Urgent Alert for SMA1000 Users
The flaws, designated CVE-2026-15409 and CVE-2026-15410, impact SMA1000 models running firmware versions 6210, 7210, and 8200v. Affected organizations are advised to apply hotfix updates 12.4.3-03453 or 12.5.0-02835 without delay.
Critical Vulnerabilities Exposed
CVE-2026-15409: SSRF Flaw
CVE-2026-15409 is classified as a critical server-side request forgery (SSRF) flaw within the Appliance Work Place interface. This vulnerability enables an unauthenticated remote attacker to manipulate the device into initiating requests to unintended destinations.
CVE-2026-15410: Code Injection Vulnerability
CVE-2026-15410 is a high-severity code injection vulnerability in the Appliance Management Console (AMC). It allows an attacker with administrative privileges to execute arbitrary operating system commands.
Active Exploitation and Response
SonicWall’s Product Security Incident Response Team (PSIRT) confirmed that multiple incidents indicate active exploitation of these vulnerabilities. While the specific threat actors responsible remain unidentified, the vendor has released indicators of compromise (IoCs) to aid in detecting potential breaches.
CISA’s Involvement and Compliance
The Cybersecurity and Infrastructure Security Agency (CISA) added both vulnerabilities to its Known Exploited Vulnerabilities (KEV) catalog on Tuesday, mandating federal agencies to address them by July 17. This follows a pattern of attacks targeting SonicWall products, with CISA’s KEV list now including 17 vulnerabilities affecting SMA1000 appliances.

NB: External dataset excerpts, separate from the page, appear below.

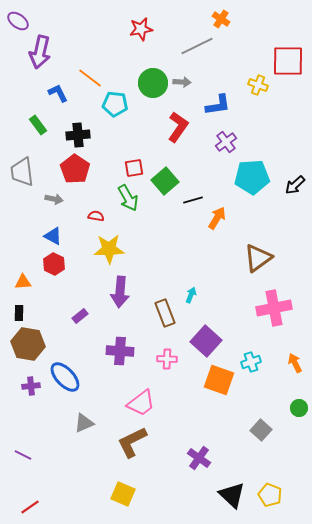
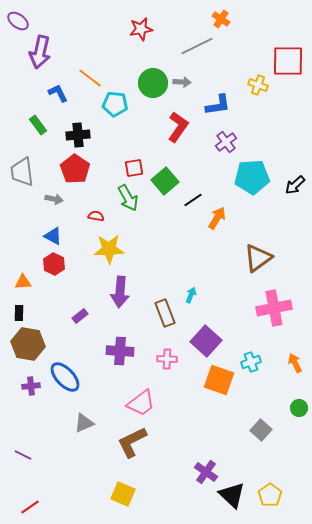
black line at (193, 200): rotated 18 degrees counterclockwise
purple cross at (199, 458): moved 7 px right, 14 px down
yellow pentagon at (270, 495): rotated 15 degrees clockwise
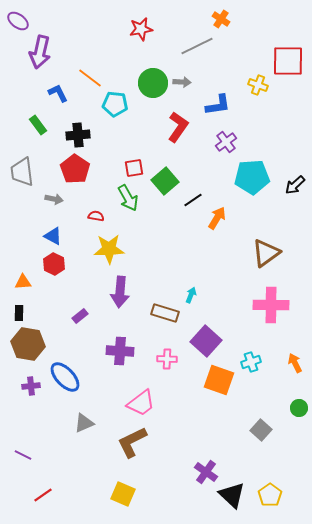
brown triangle at (258, 258): moved 8 px right, 5 px up
pink cross at (274, 308): moved 3 px left, 3 px up; rotated 12 degrees clockwise
brown rectangle at (165, 313): rotated 52 degrees counterclockwise
red line at (30, 507): moved 13 px right, 12 px up
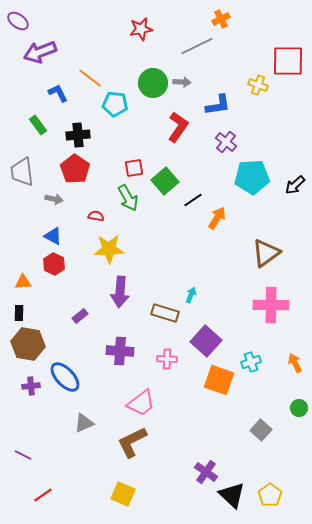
orange cross at (221, 19): rotated 30 degrees clockwise
purple arrow at (40, 52): rotated 56 degrees clockwise
purple cross at (226, 142): rotated 15 degrees counterclockwise
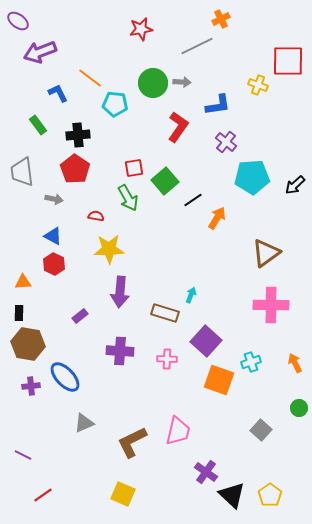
pink trapezoid at (141, 403): moved 37 px right, 28 px down; rotated 40 degrees counterclockwise
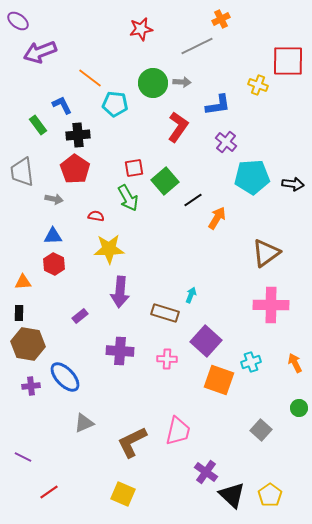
blue L-shape at (58, 93): moved 4 px right, 12 px down
black arrow at (295, 185): moved 2 px left, 1 px up; rotated 130 degrees counterclockwise
blue triangle at (53, 236): rotated 30 degrees counterclockwise
purple line at (23, 455): moved 2 px down
red line at (43, 495): moved 6 px right, 3 px up
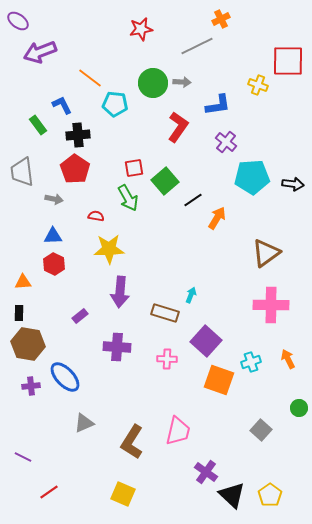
purple cross at (120, 351): moved 3 px left, 4 px up
orange arrow at (295, 363): moved 7 px left, 4 px up
brown L-shape at (132, 442): rotated 32 degrees counterclockwise
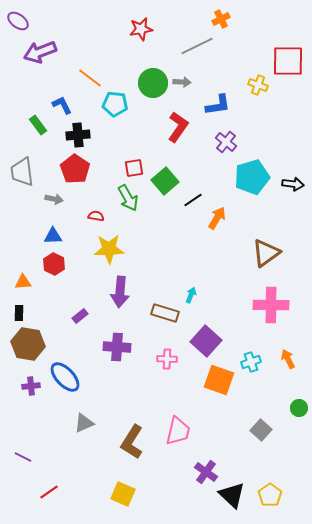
cyan pentagon at (252, 177): rotated 12 degrees counterclockwise
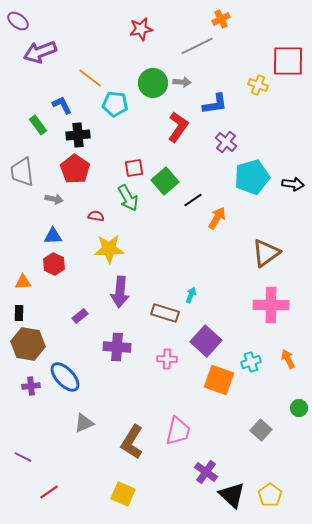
blue L-shape at (218, 105): moved 3 px left, 1 px up
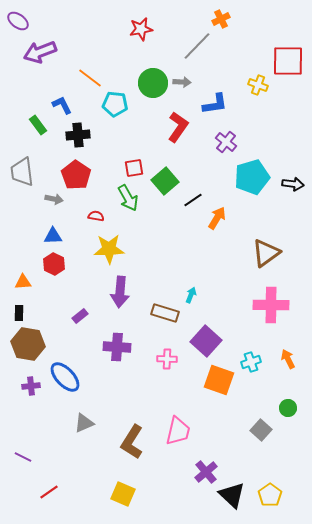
gray line at (197, 46): rotated 20 degrees counterclockwise
red pentagon at (75, 169): moved 1 px right, 6 px down
green circle at (299, 408): moved 11 px left
purple cross at (206, 472): rotated 15 degrees clockwise
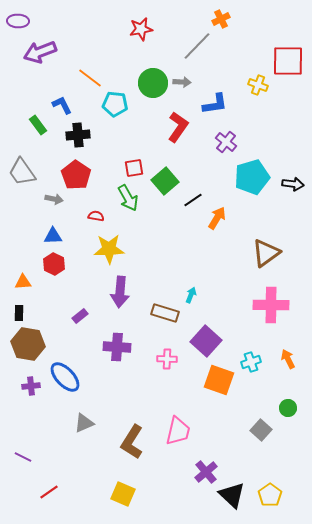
purple ellipse at (18, 21): rotated 35 degrees counterclockwise
gray trapezoid at (22, 172): rotated 28 degrees counterclockwise
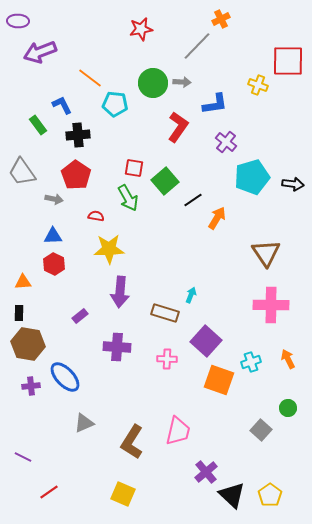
red square at (134, 168): rotated 18 degrees clockwise
brown triangle at (266, 253): rotated 28 degrees counterclockwise
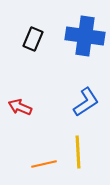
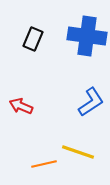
blue cross: moved 2 px right
blue L-shape: moved 5 px right
red arrow: moved 1 px right, 1 px up
yellow line: rotated 68 degrees counterclockwise
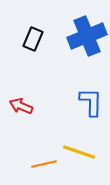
blue cross: rotated 30 degrees counterclockwise
blue L-shape: rotated 56 degrees counterclockwise
yellow line: moved 1 px right
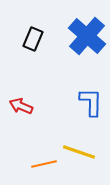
blue cross: rotated 27 degrees counterclockwise
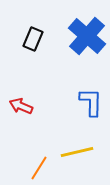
yellow line: moved 2 px left; rotated 32 degrees counterclockwise
orange line: moved 5 px left, 4 px down; rotated 45 degrees counterclockwise
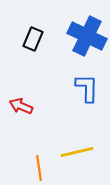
blue cross: rotated 15 degrees counterclockwise
blue L-shape: moved 4 px left, 14 px up
orange line: rotated 40 degrees counterclockwise
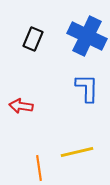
red arrow: rotated 15 degrees counterclockwise
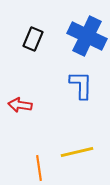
blue L-shape: moved 6 px left, 3 px up
red arrow: moved 1 px left, 1 px up
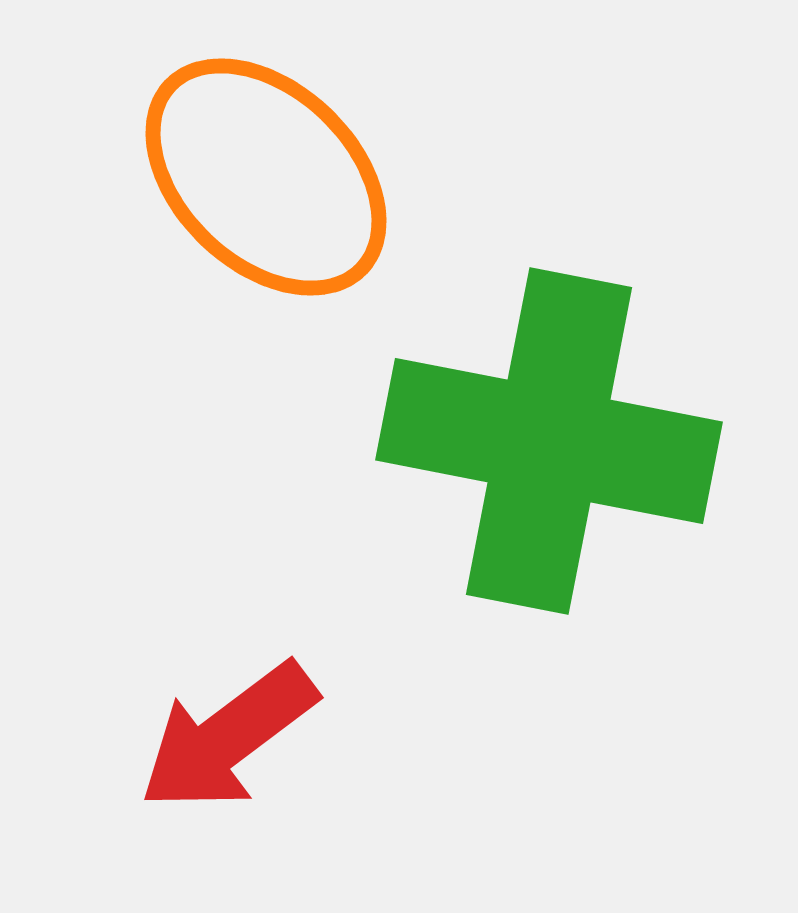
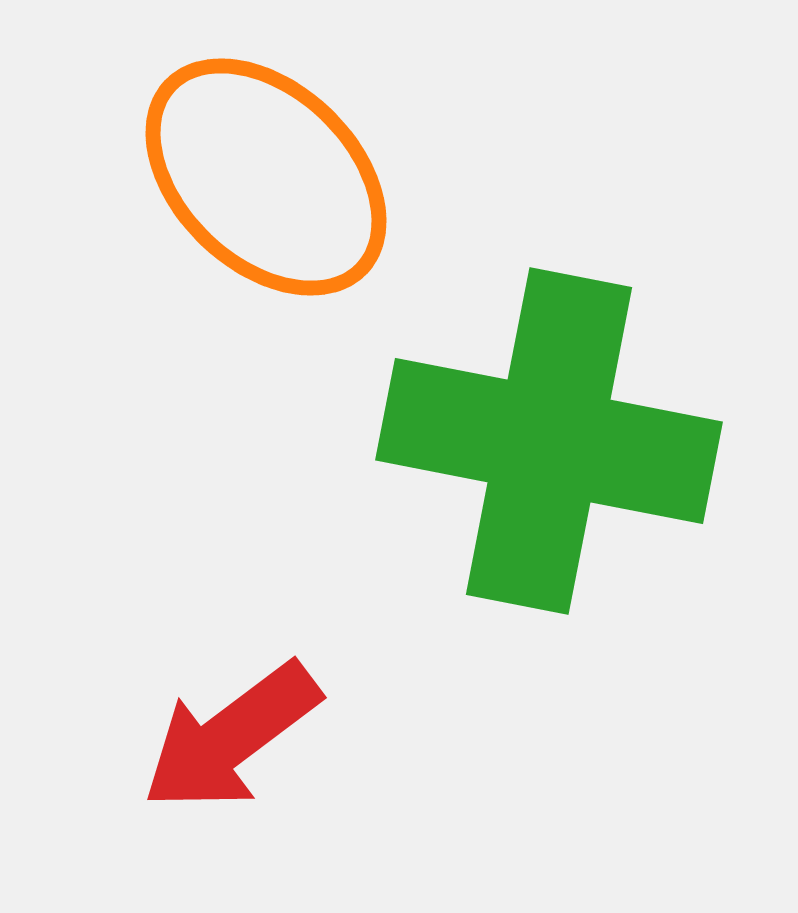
red arrow: moved 3 px right
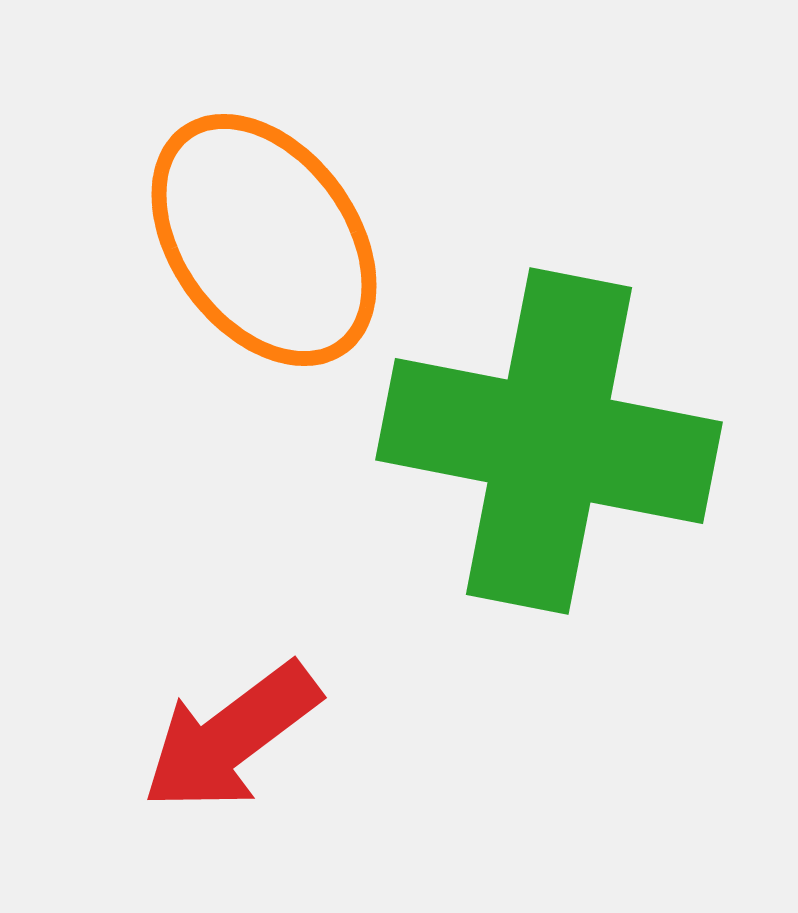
orange ellipse: moved 2 px left, 63 px down; rotated 10 degrees clockwise
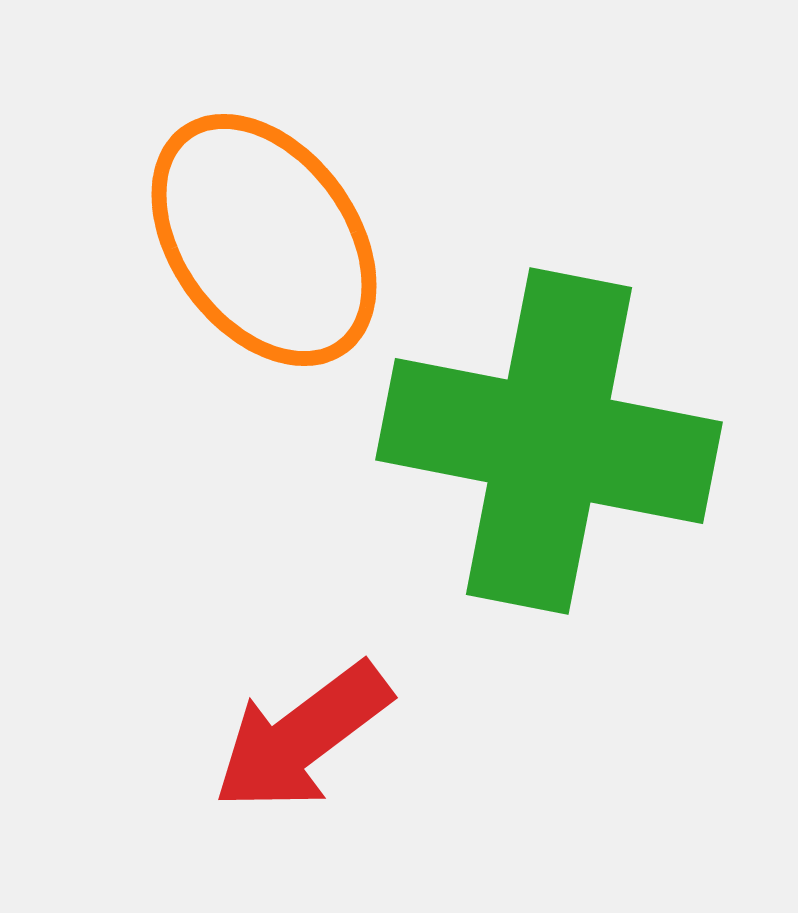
red arrow: moved 71 px right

Broader Implications and Recommendations
The advisory underscores the growing risk of supply chain compromises and the need for proactive patch management. Organizations using affected systems are urged to prioritize the recommended updates and monitor for signs of malicious activity. The incident highlights the persistent threat landscape targeting enterprise infrastructure and the importance of timely response to emerging threats.
Volexity, a cybersecurity research firm, collaborated with SonicWall during the investigation but has not yet published details about the attacks.